⟨
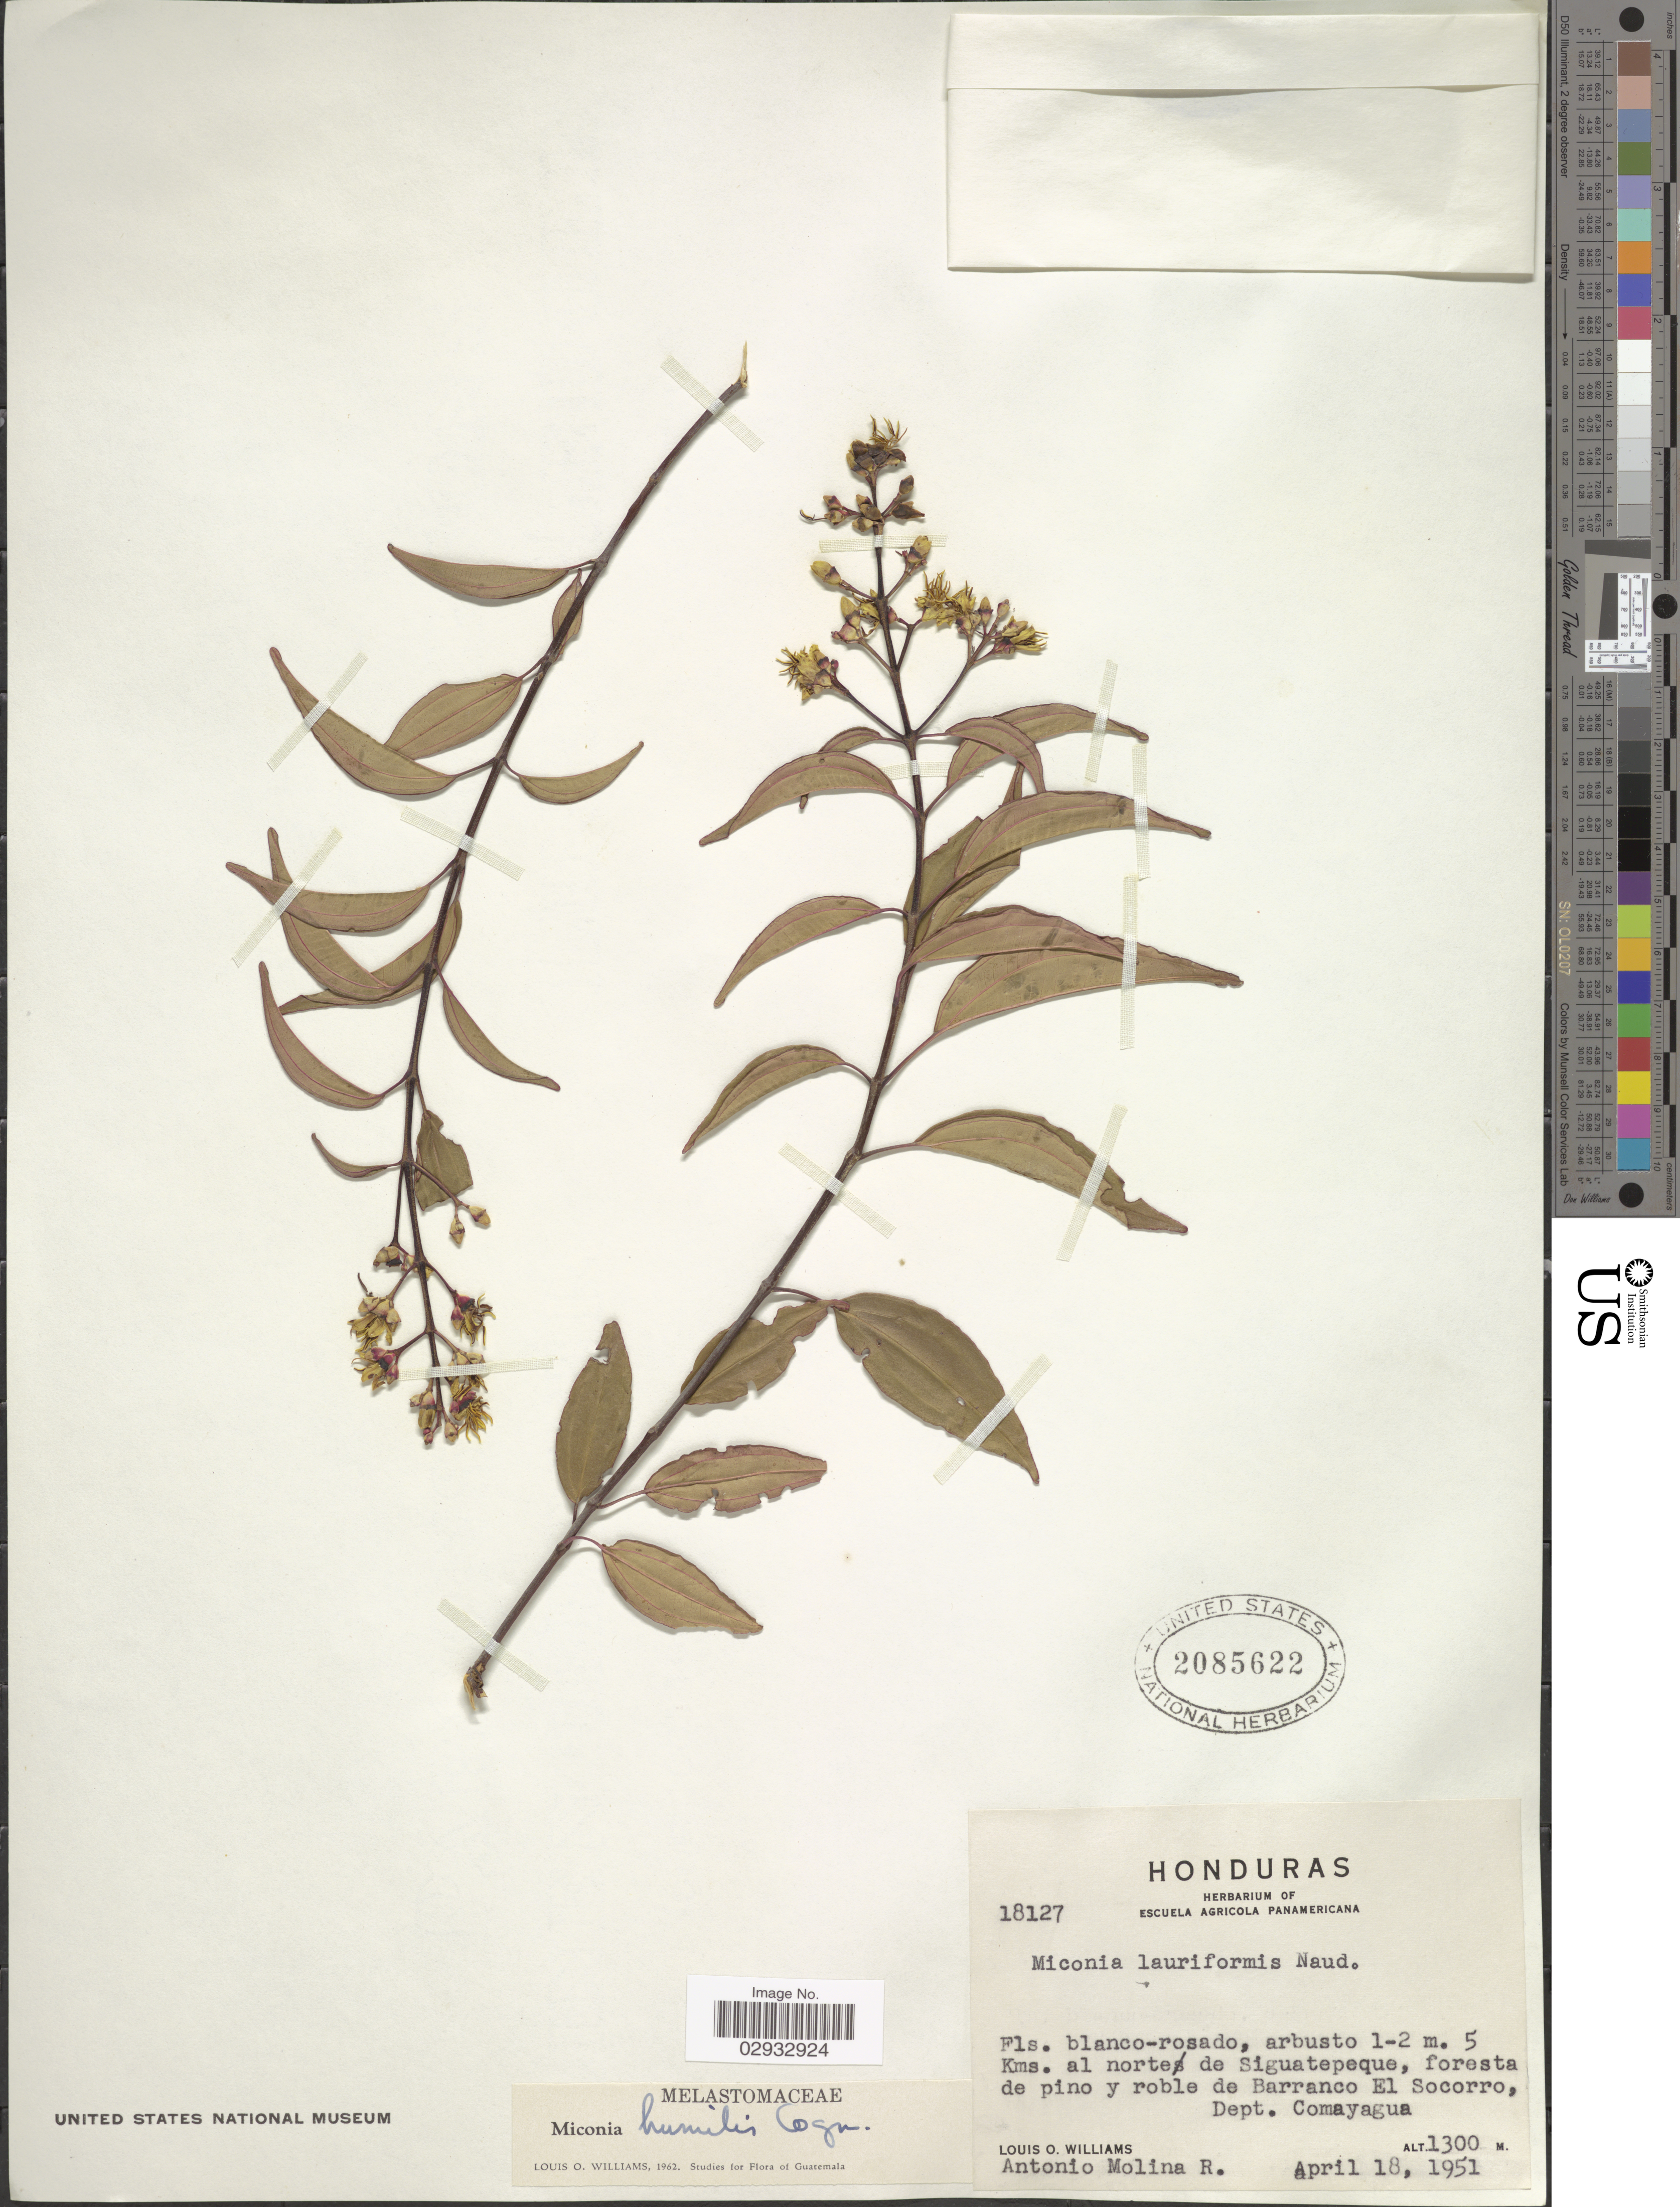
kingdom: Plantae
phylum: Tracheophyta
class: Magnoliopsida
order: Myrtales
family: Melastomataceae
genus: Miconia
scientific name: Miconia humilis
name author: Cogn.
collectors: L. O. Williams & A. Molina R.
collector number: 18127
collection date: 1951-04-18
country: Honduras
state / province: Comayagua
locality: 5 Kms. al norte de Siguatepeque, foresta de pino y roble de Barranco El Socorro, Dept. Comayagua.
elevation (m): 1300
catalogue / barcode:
⟩
Render the lines above as a Markdown table with two columns, Row and Line, numbering each non-blank line in order and omitting blank lines. Exclude the pictures.

* **SOLUTION TO THIS TASK**
| Row | Line |
|---|---|
| 1 | kingdom: Plantae |
| 2 | phylum: Tracheophyta |
| 3 | class: Magnoliopsida |
| 4 | order: Myrtales |
| 5 | family: Melastomataceae |
| 6 | genus: Miconia |
| 7 | scientific name: Miconia humilis |
| 8 | name author: Cogn. |
| 9 | collectors: L. O. Williams & A. Molina R. |
| 10 | collector number: 18127 |
| 11 | collection date: 1951-04-18 |
| 12 | country: Honduras |
| 13 | state / province: Comayagua |
| 14 | locality: 5 Kms. al norte de Siguatepeque, foresta de pino y roble de Barranco El Socorro, Dept. Comayagua. |
| 15 | elevation (m): 1300 |
| 16 | catalogue / barcode: |